**ACTION ITEM A:** According to the passage shown, which clean-up processes were applied to the raw magnetograms before the simulations?
**ACTION ITEM B:** Locate every row that contains the word "você", with case counting, and copy each one.

**PASSAGE SHOWN:**
# # #
We have used the method of Mackay, Green, and van Ballegooijen (2011) to simulate the full coronal evolution of 20 bipolar ARs, from emergence to decay, using a time series of LoS magnetograms as the lower boundary condition. To reproduce the full coronal evolution of the ARs requires a series of magnetograms that extends over the entire lifespan of each AR.

Numerous clean-up processes (see Appendix A) have been applied to the raw magnetograms including time-averaging, removal of isolated features, removal of low flux values, and flux balancing before carrying out the simulations. The application of these procedures produces a series of cleaned magnetograms with a smooth and continuous evolution of the photospheric magnetic field. By using a series of cleaned magnetograms as the lower boundary condition it is easier to simulate the large-scale coronal magnetic field evolution of the ARs as the inclusion of small-scale magnetic elements and random noise could potentially lead to numerical problems in the simulations.
# # #
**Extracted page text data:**
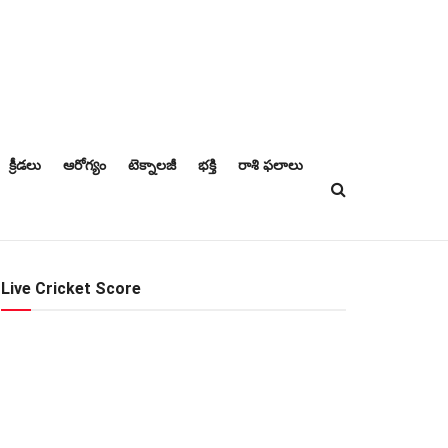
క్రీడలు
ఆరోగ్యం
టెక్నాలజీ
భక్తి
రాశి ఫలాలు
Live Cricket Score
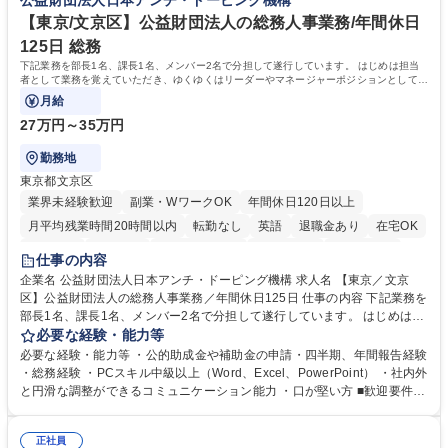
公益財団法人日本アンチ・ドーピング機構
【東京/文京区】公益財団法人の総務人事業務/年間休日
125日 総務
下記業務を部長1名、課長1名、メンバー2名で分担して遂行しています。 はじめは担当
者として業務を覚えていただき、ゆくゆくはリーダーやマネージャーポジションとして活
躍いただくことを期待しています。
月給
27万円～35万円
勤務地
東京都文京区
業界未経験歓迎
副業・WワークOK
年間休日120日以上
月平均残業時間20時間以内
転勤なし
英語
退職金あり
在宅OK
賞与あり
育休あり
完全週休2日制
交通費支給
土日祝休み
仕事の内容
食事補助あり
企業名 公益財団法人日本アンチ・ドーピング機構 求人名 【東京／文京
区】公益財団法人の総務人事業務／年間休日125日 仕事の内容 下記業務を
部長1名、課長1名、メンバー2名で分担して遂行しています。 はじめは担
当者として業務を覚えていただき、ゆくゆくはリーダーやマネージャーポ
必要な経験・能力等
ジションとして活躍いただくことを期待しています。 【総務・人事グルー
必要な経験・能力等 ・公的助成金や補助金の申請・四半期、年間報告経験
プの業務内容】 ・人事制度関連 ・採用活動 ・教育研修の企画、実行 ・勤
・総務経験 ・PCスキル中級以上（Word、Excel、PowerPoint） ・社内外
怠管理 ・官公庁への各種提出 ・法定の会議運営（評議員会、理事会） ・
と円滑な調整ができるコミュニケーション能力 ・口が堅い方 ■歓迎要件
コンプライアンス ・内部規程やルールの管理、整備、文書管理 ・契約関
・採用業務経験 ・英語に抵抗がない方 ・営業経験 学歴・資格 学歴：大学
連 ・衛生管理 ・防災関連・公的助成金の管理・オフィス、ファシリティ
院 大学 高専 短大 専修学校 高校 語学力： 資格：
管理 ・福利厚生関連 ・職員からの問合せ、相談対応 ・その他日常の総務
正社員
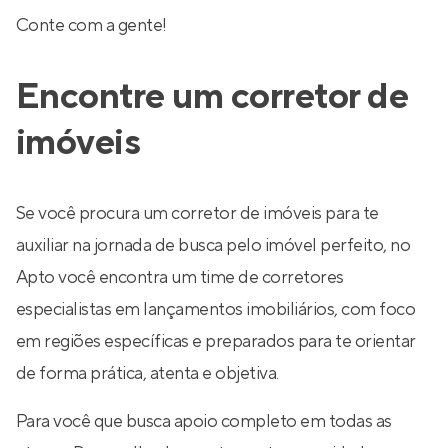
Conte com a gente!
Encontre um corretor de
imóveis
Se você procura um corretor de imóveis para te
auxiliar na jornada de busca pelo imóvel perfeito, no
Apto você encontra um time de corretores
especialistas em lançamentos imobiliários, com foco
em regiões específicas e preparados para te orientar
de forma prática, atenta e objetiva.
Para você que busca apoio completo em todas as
# # #
**PROBLEM SOLUTION A:** Time-averaging, removal of isolated features, removal of low flux values, and flux balancing.

**PROBLEM SOLUTION B:**
Se você procura um corretor de imóveis para te
Apto você encontra um time de corretores
Para você que busca apoio completo em todas as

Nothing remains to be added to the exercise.